> **What the task requires**
A complete answer lists every line of the entries below where the string "entourage" appears.

> **Dataset records**
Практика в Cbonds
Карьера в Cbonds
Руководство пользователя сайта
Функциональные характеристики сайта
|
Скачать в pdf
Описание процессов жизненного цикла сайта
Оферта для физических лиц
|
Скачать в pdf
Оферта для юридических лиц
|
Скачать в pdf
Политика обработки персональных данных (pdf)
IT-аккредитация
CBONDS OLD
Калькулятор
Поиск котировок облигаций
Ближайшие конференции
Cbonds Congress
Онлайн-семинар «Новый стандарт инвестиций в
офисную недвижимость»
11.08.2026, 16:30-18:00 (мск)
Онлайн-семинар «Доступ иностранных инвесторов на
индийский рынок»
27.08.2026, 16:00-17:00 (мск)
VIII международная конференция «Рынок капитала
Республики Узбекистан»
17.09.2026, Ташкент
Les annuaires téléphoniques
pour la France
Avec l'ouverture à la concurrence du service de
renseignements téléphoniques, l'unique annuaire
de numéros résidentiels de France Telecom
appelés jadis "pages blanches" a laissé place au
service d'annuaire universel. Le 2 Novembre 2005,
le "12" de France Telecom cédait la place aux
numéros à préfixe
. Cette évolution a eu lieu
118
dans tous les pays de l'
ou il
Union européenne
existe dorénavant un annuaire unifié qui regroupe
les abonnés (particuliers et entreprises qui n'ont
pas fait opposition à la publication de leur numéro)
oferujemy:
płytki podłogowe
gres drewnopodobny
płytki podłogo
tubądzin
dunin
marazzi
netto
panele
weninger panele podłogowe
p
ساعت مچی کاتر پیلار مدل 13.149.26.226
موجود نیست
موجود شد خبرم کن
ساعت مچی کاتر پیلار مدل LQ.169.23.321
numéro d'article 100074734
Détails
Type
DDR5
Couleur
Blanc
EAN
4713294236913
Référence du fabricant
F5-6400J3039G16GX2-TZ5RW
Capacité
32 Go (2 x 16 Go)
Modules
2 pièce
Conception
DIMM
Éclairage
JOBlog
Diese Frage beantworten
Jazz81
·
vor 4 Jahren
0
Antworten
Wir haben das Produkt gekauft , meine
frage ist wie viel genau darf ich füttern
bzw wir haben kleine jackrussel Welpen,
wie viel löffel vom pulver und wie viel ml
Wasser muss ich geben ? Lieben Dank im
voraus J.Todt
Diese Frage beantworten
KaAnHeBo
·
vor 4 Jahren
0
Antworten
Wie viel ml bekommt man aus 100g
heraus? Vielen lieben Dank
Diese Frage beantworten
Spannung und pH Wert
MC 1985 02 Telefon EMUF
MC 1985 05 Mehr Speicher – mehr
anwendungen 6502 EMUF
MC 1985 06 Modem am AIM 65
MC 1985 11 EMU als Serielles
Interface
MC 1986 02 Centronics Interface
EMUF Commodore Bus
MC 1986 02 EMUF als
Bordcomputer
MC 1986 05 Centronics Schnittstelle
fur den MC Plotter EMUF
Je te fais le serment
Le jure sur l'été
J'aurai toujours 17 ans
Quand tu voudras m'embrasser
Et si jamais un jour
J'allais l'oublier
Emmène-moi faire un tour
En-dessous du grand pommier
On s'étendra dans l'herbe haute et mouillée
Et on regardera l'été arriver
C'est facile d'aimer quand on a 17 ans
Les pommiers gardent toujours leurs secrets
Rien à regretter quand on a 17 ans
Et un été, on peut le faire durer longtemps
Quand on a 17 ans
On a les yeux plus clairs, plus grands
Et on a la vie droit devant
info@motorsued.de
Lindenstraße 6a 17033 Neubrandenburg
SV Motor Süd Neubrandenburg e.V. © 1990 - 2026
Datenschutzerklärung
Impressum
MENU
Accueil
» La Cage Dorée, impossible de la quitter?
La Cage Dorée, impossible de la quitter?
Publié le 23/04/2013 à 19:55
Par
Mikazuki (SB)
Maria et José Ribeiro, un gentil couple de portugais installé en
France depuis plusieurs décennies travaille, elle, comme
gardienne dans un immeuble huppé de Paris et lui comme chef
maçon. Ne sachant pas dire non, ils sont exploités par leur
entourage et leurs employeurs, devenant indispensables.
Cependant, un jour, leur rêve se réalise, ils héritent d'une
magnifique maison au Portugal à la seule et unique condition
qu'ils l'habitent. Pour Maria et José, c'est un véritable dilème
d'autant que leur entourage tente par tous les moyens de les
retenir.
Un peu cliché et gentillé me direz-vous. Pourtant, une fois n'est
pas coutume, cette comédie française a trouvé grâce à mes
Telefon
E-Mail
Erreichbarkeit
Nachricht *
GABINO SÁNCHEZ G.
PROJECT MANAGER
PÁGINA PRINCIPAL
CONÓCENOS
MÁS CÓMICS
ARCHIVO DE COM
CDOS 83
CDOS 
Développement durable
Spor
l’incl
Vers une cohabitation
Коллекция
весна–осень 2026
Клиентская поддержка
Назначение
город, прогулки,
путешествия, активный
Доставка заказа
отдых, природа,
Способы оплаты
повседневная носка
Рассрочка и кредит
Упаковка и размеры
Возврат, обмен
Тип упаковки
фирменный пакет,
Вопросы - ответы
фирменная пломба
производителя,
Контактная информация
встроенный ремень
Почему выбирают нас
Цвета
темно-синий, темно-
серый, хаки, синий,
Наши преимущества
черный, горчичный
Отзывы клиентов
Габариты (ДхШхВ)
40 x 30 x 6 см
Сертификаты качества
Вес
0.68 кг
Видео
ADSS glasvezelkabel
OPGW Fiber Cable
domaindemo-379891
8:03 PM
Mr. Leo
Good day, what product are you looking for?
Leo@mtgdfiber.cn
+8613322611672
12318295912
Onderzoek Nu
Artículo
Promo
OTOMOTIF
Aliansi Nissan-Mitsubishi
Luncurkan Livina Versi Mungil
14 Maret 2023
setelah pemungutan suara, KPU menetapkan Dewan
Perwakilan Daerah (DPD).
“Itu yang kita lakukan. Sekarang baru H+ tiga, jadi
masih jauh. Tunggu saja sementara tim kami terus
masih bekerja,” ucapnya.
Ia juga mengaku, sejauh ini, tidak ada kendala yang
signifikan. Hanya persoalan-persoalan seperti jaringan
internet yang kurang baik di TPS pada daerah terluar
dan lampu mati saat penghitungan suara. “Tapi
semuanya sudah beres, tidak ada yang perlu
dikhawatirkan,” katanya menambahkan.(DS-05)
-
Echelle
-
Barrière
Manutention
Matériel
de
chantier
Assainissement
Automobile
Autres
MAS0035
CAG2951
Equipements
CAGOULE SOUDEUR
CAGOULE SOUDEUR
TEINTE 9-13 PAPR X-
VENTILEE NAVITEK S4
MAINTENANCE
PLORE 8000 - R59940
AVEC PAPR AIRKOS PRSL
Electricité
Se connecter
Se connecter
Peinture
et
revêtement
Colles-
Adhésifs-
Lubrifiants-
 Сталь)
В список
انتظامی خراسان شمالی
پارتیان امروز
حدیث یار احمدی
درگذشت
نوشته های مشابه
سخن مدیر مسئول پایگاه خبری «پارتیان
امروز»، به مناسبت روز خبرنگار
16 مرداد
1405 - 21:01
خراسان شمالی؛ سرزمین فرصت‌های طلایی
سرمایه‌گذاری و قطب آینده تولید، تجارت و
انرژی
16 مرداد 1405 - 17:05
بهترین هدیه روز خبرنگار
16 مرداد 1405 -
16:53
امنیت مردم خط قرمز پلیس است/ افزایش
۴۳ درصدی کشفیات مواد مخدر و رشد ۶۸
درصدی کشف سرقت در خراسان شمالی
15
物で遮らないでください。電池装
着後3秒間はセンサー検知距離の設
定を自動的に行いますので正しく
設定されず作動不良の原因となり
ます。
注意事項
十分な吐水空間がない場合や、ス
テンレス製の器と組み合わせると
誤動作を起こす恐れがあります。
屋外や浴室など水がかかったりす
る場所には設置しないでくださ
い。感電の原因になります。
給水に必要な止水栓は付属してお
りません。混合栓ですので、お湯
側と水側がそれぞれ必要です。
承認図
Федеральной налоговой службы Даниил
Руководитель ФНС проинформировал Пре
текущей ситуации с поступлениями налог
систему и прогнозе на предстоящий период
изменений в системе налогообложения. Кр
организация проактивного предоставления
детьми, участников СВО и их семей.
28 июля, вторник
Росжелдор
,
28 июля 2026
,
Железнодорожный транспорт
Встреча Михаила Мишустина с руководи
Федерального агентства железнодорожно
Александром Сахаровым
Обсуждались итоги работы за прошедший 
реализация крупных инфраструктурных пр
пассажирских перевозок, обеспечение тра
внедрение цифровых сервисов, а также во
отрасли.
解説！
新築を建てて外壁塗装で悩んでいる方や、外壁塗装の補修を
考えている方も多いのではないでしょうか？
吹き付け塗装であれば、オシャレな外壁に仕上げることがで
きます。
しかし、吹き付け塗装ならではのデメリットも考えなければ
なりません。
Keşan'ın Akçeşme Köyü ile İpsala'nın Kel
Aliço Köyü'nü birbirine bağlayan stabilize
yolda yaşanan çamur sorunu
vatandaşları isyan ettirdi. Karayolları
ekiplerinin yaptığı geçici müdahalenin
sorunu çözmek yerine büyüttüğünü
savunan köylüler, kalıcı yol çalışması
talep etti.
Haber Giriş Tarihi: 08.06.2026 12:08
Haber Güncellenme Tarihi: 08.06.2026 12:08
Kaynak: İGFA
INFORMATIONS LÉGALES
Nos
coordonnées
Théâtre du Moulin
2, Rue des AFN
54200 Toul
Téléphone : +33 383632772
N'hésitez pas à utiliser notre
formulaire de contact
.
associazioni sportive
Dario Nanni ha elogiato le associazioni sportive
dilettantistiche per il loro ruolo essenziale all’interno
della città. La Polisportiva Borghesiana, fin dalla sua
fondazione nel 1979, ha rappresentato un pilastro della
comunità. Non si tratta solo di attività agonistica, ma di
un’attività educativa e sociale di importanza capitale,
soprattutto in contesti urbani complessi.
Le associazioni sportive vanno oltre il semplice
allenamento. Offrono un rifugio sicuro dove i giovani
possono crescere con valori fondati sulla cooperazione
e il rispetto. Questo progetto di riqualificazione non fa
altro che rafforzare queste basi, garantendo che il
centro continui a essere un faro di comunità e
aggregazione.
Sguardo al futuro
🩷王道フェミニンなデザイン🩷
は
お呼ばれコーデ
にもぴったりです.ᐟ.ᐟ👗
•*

> **Result of the task**
entourage et leurs employeurs, devenant indispensables.
d'autant que leur entourage tente par tous les moyens de les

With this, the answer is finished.